2 comments on “Ms. Marvel Volume One: No Normal

  1. You should feel free to howl at the moon. The last graphic novel I liked was a 1959ish? story of the Alamo and the glorious aftermath. And it was in normal comic book format, so…

  2. Anna says:

    Oh, man, I have so much to say about this! But first, I’m really glad that you enjoyed a graphic novel, and I love the church window comparison!

    I’m also a little embarrassed that I haven’t read Ms. Marvel yet myself, but I’m going to look for it at my library, too, especially know that it is collected in volumes. I found that I aged out of individual issues for the exact same reason you write about, that they would be so short that they were just frustrating to read and then have to wait a month.

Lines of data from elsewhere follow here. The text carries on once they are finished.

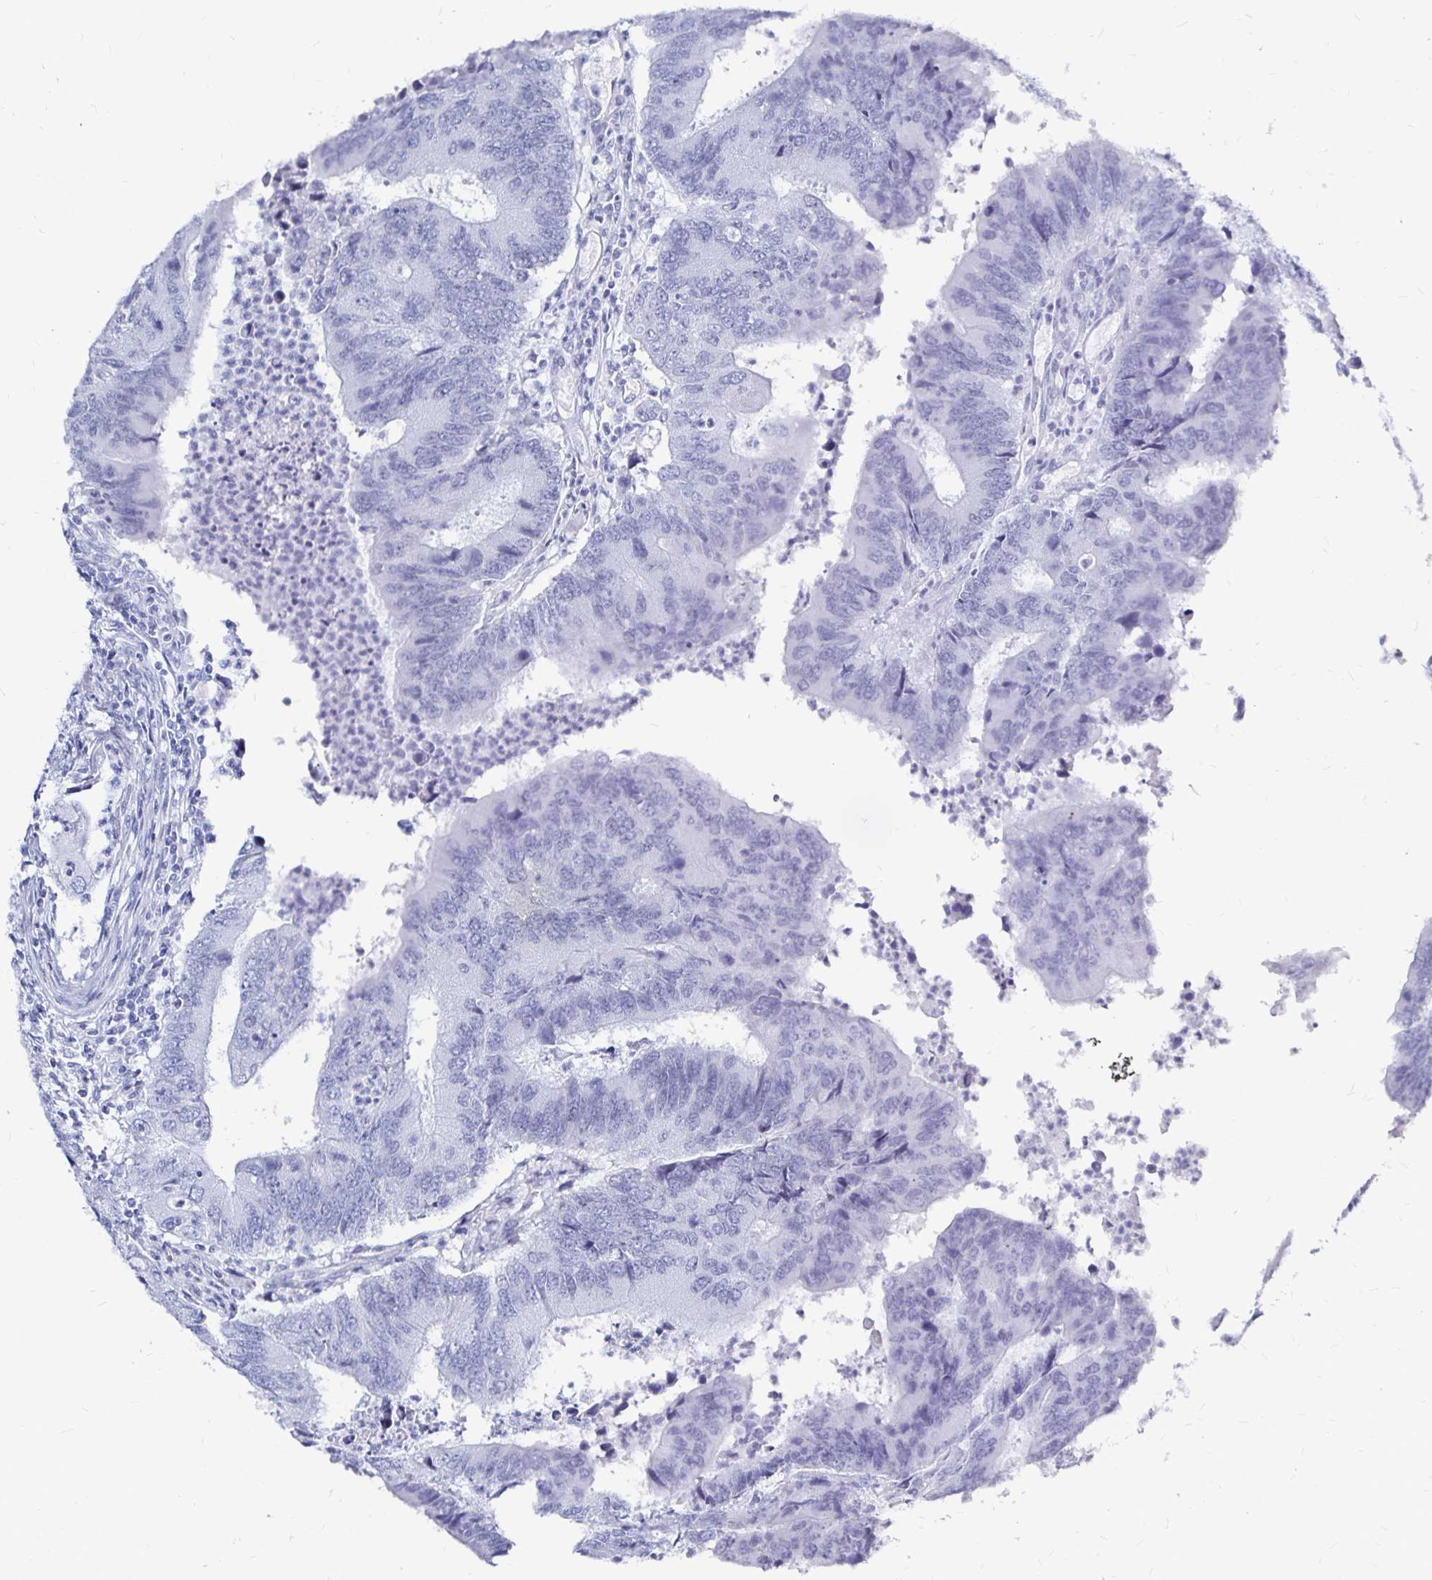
{"staining": {"intensity": "negative", "quantity": "none", "location": "none"}, "tissue": "colorectal cancer", "cell_type": "Tumor cells", "image_type": "cancer", "snomed": [{"axis": "morphology", "description": "Adenocarcinoma, NOS"}, {"axis": "topography", "description": "Colon"}], "caption": "This is a histopathology image of IHC staining of adenocarcinoma (colorectal), which shows no positivity in tumor cells.", "gene": "LUZP4", "patient": {"sex": "female", "age": 67}}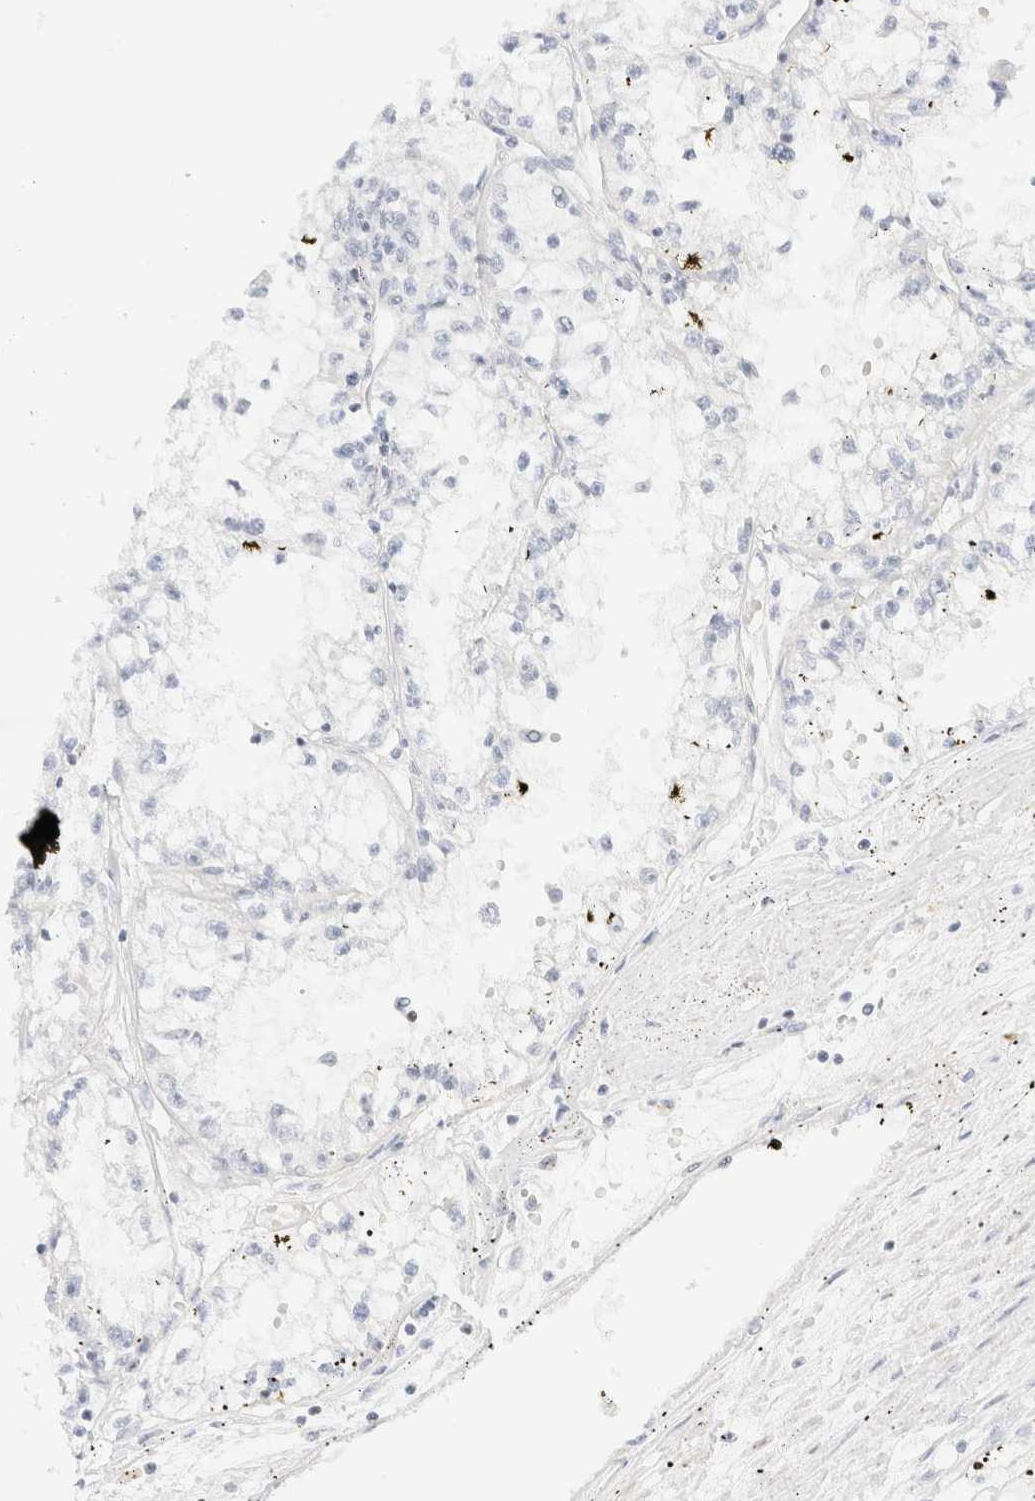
{"staining": {"intensity": "negative", "quantity": "none", "location": "none"}, "tissue": "renal cancer", "cell_type": "Tumor cells", "image_type": "cancer", "snomed": [{"axis": "morphology", "description": "Adenocarcinoma, NOS"}, {"axis": "topography", "description": "Kidney"}], "caption": "DAB (3,3'-diaminobenzidine) immunohistochemical staining of human renal adenocarcinoma exhibits no significant positivity in tumor cells.", "gene": "IKZF3", "patient": {"sex": "male", "age": 56}}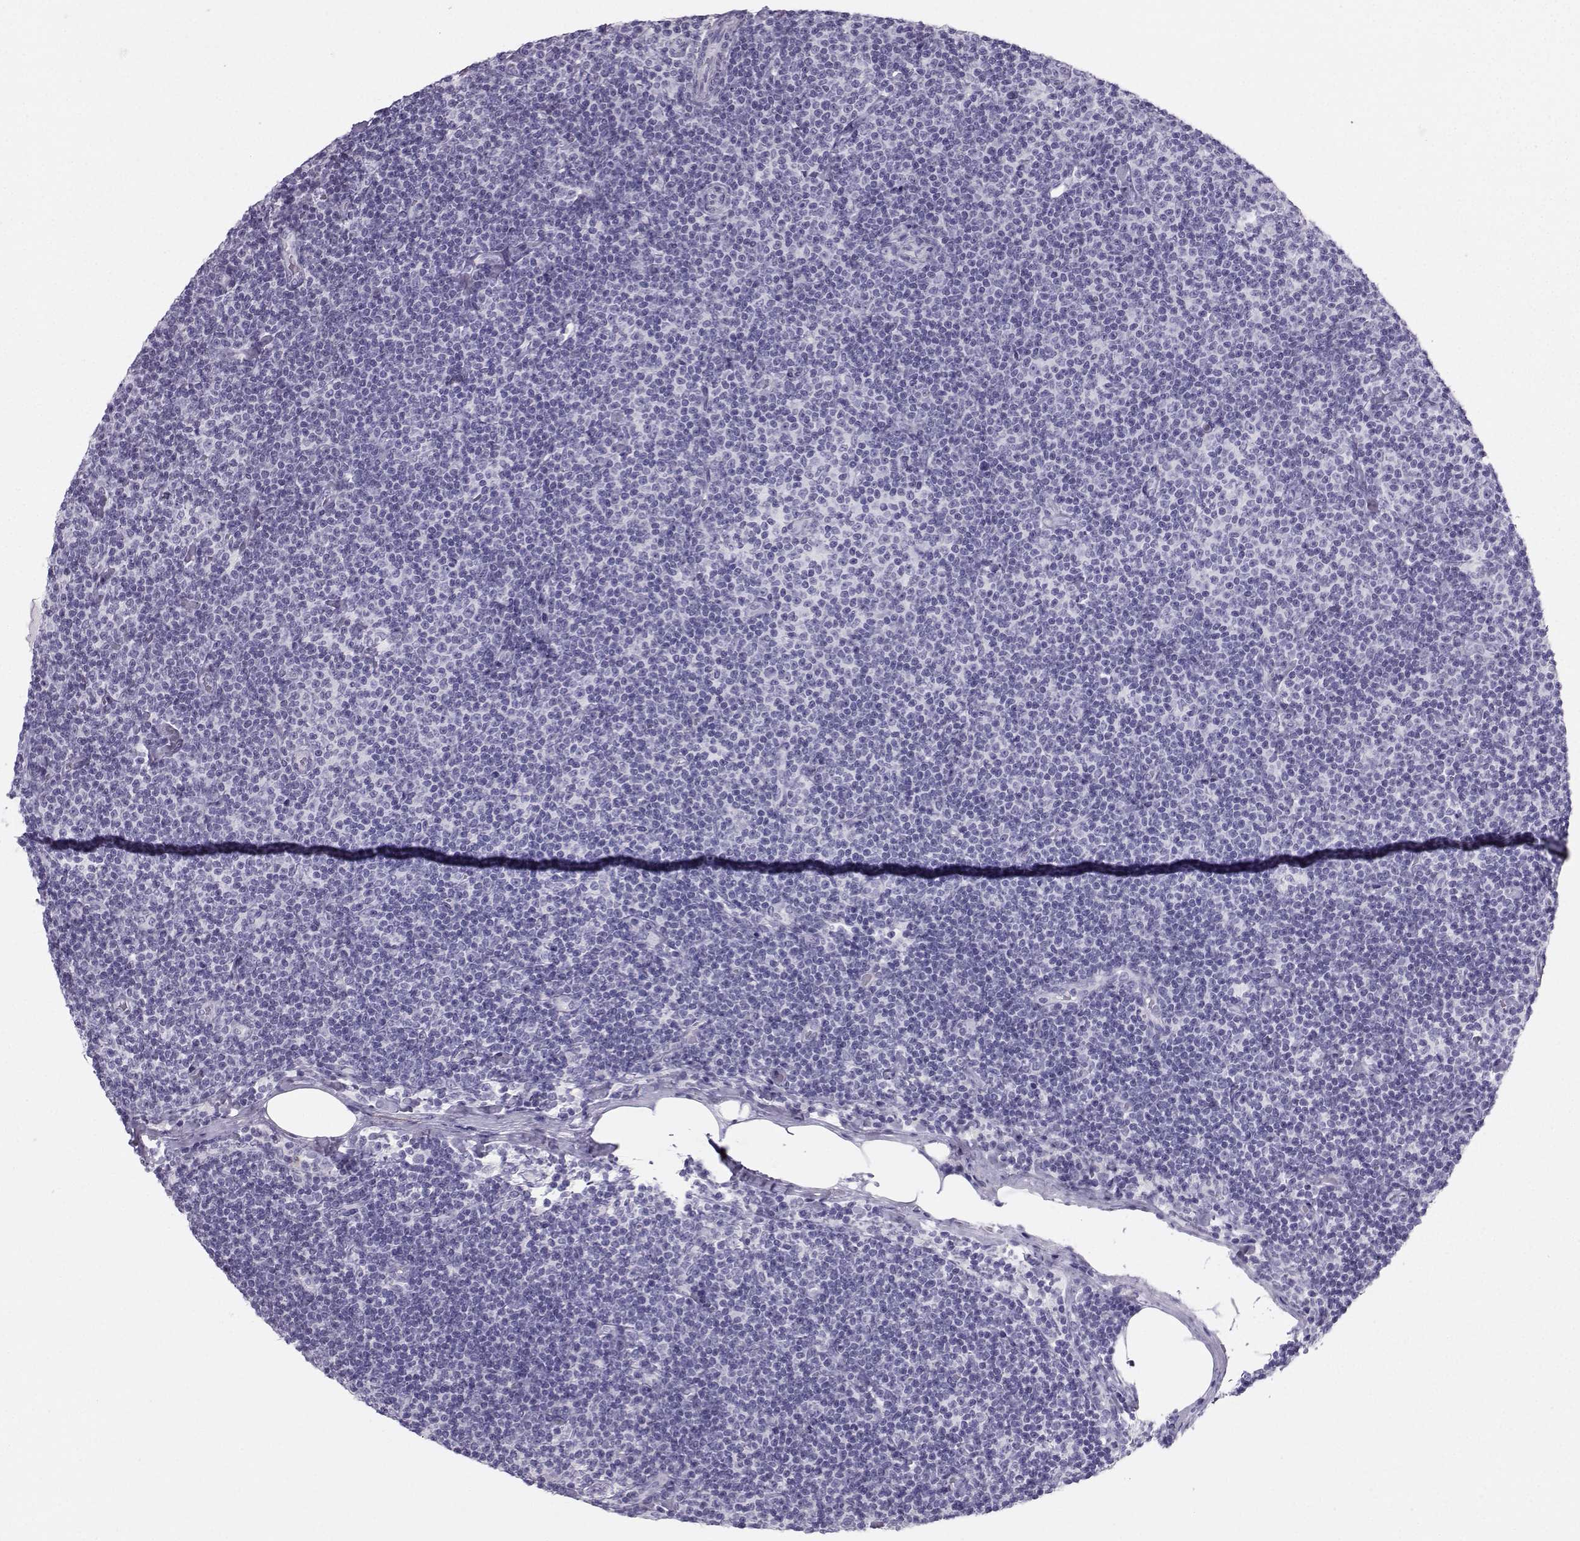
{"staining": {"intensity": "negative", "quantity": "none", "location": "none"}, "tissue": "lymphoma", "cell_type": "Tumor cells", "image_type": "cancer", "snomed": [{"axis": "morphology", "description": "Malignant lymphoma, non-Hodgkin's type, Low grade"}, {"axis": "topography", "description": "Lymph node"}], "caption": "Tumor cells are negative for protein expression in human malignant lymphoma, non-Hodgkin's type (low-grade). Brightfield microscopy of immunohistochemistry (IHC) stained with DAB (brown) and hematoxylin (blue), captured at high magnification.", "gene": "IQCD", "patient": {"sex": "male", "age": 81}}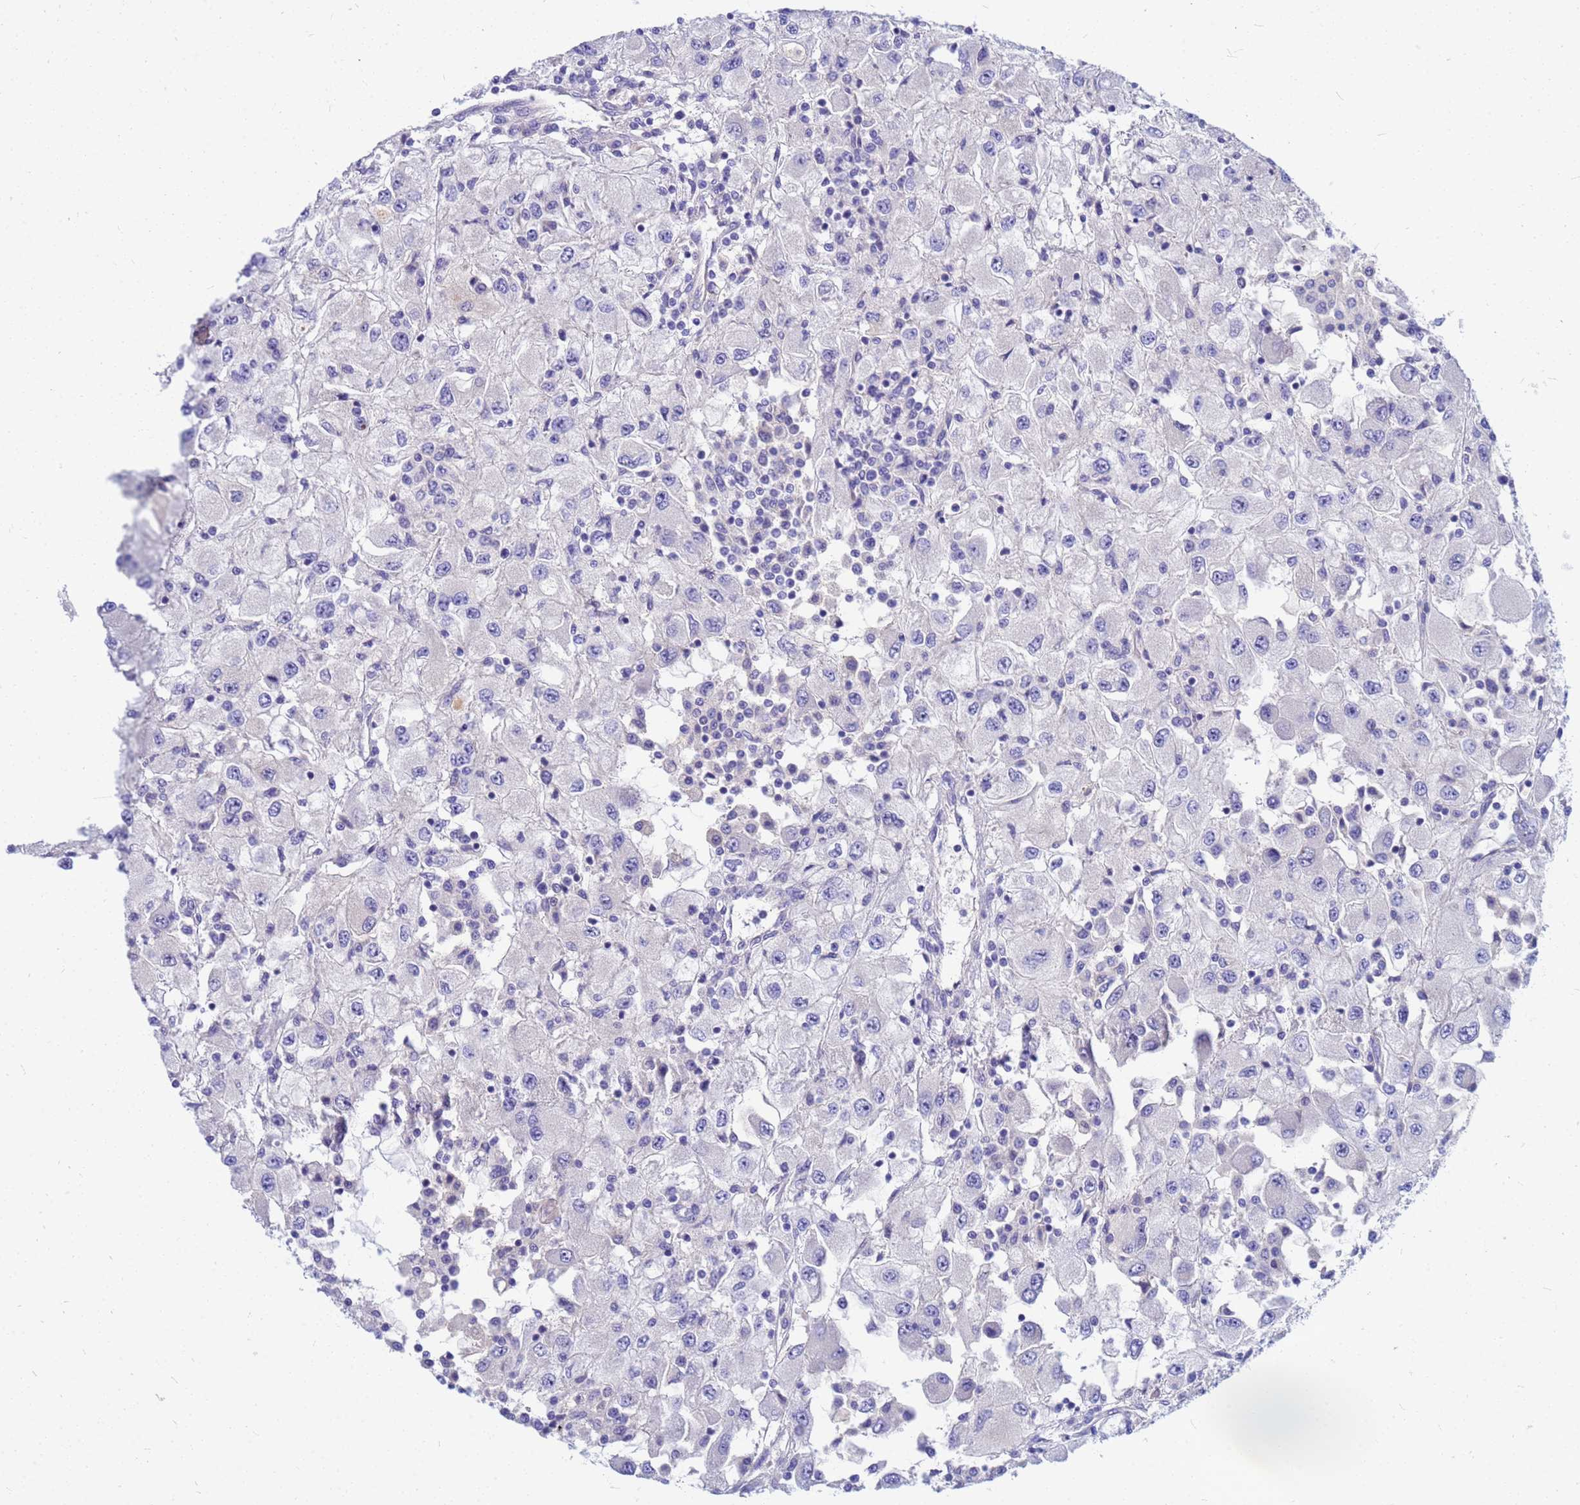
{"staining": {"intensity": "negative", "quantity": "none", "location": "none"}, "tissue": "renal cancer", "cell_type": "Tumor cells", "image_type": "cancer", "snomed": [{"axis": "morphology", "description": "Adenocarcinoma, NOS"}, {"axis": "topography", "description": "Kidney"}], "caption": "The immunohistochemistry (IHC) image has no significant positivity in tumor cells of renal cancer (adenocarcinoma) tissue.", "gene": "DPRX", "patient": {"sex": "female", "age": 67}}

So, now I wait for collected trade paperbacks, but you are also right that both options – individual issues or trade paperbacks – get expensive really quick, so I’ve been so grateful that libraries are starting to carry them.

    And, Rebecca and I were totally having a conversation about the genres that we wished we could enjoy but that we just don’t. Rebecca was saying that when she hears me talking about pulp mysteries from the 40s and 50s, they sound so interesting, but when she actually tries to read one, she gets bogged down by the nondescriptive writing. For me, it is those French adventure novels, like the Count of Monte Cristo and Three Musketeers and such. The movies are so exciting, and when Rebecca describes the additional details from the books, they seems so entertaining, but they are just so long and have such flowery writing, I just can’t read them!

    Finally, I totally agree with you on audio books – they are not my thing, either, but I think podcasts are slowly training me to appreciate them more.

    (Also, I can’t quite believe that I was never exposed to an Alamo comic book in all my years of Texas public school! Multiple movies, for sure, but no comic books!)